Exulceratio simplex (Dieulafoy)-以下ESと略す-は,胃に発生した弧立性の小潰瘍の底部にある異常に太い動脈が侵蝕されて致命的な大出血をおこす危険な疾患である.急激な経過と胃潰瘍よりは高位な上1/3に発生する症例の多いことから, ESに関する予備知識をもって出血源に対する治療を行わない限り救命することが困難であるが,稀な疾患のため手術方法についても一致した見解が示されていない.最近著者らが経験した症例を紹介し,併せて文献的考察を行った.
症例. 63歳,男性,主訴は吐血,下血,緊急内視鏡所見で胃体部から洞部粘膜に凝血の付着と,その近位側に当る体部後壁に小ポリープを発見した.開腹後に胃切開をおいて調べると小ポリープは露出動脈であった.露出動脈を含めて広範囲胃切除BI法を施行,切除標本では胃体部後壁に径2mmの小びらんと中心に径1.2mmの露出血管を認めた.組織学的所見では潰瘍底は線維素様壊死に陥った動脈で占められ,この動脈はsmを蛇行する異常に太い動脈に連絡していたのでESと診断した.術後の経過は順調であった.
1892~1981年までに発表されたES84例を調べると,死亡は50例,治癒33例,不明1例である.治癒手術33例の内訳は胃切除と胃全摘が15例,局所切除6例,縫合止血11例,内視鏡下電気凝固1例である.盲目的胃切除では偶然に出血部位が切除されない限り死亡するのに比較して,出血部位を確認した上で異常動脈を縫合止血すると治癒することから考えて, ESの治療は病変部位と大きさを目標にして局所切除または縫合止血を選択すぺきであり,胃切除は必ずしも必要でないと判断した.

▶ _データ抜粋_:
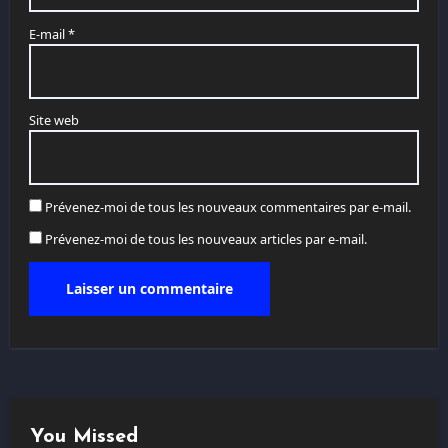
E-mail
*
Site web
Prévenez-moi de tous les nouveaux commentaires par e-mail.
Prévenez-moi de tous les nouveaux articles par e-mail.
You Missed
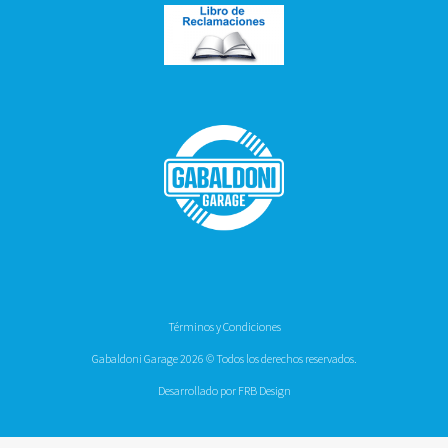
Términos y Condiciones
Gabaldoni Garage 2026 © Todos los derechos reservados.
Desarrollado por FRB Design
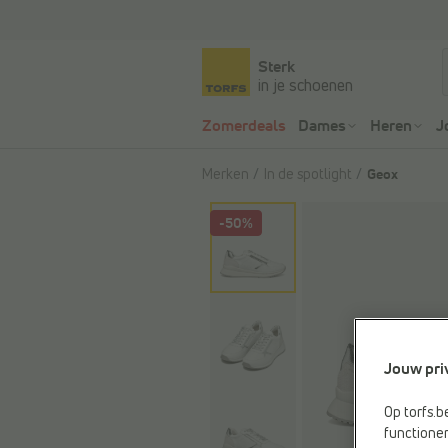
Sterk
in je schoenen
Zomerdeals
Dames
Heren
J
Merken
In de spotlight
Geox
-50%
Jouw pri
Op torfs.b
functioner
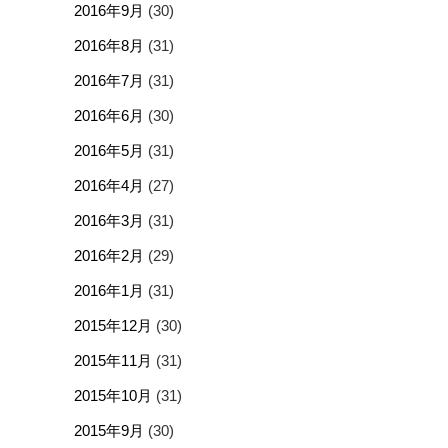
2016年9月
(30)
2016年8月
(31)
2016年7月
(31)
2016年6月
(30)
2016年5月
(31)
2016年4月
(27)
2016年3月
(31)
2016年2月
(29)
2016年1月
(31)
2015年12月
(30)
2015年11月
(31)
2015年10月
(31)
2015年9月
(30)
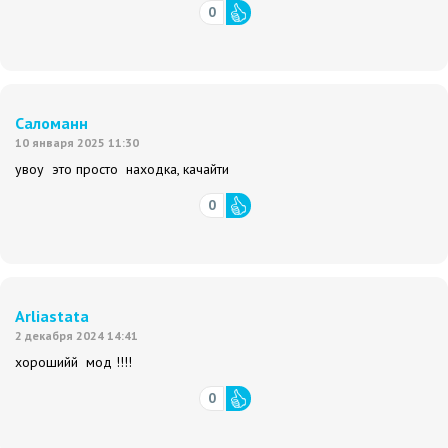
0
Саломанн
10 января 2025 11:30
увоу это просто находка, качайти
0
Arliastata
2 декабря 2024 14:41
хорошийй мод !!!!
0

▶ _設問_:
**A)** 本文のうち「症例. 63歳,男性,主訴は」で始まり「Sと診断した.術後の経過は順調であった.」まで続く部分を、「露出動脈」を「出血源」に置き換えて書き直してください。
**B)** 本文について次の問いに答えてください。
(i) 紹介された症例の患者の年齢と性別は何か。
(ii) 1892~1981年までに発表されたES84例のうち、死亡は何例か。
(iii) ESは胃のどの部位に発生する症例が多いとされているか。
項目は本文とは別個の資料です。

▶ _各設問の解答_:
**A)**
症例. 63歳,男性,主訴は吐血,下血,緊急内視鏡所見で胃体部から洞部粘膜に凝血の付着と,その近位側に当る体部後壁に小ポリープを発見した.開腹後に胃切開をおいて調べると小ポリープは出血源であった.出血源を含めて広範囲胃切除BI法を施行,切除標本では胃体部後壁に径2mmの小びらんと中心に径1.2mmの露出血管を認めた.組織学的所見では潰瘍底は線維素様壊死に陥った動脈で占められ,この動脈はsmを蛇行する異常に太い動脈に連絡していたのでESと診断した.術後の経過は順調であった.

**B)**
(i) 63歳、男性
(ii) 50例
(iii) 胃潰瘍よりは高位な上1/3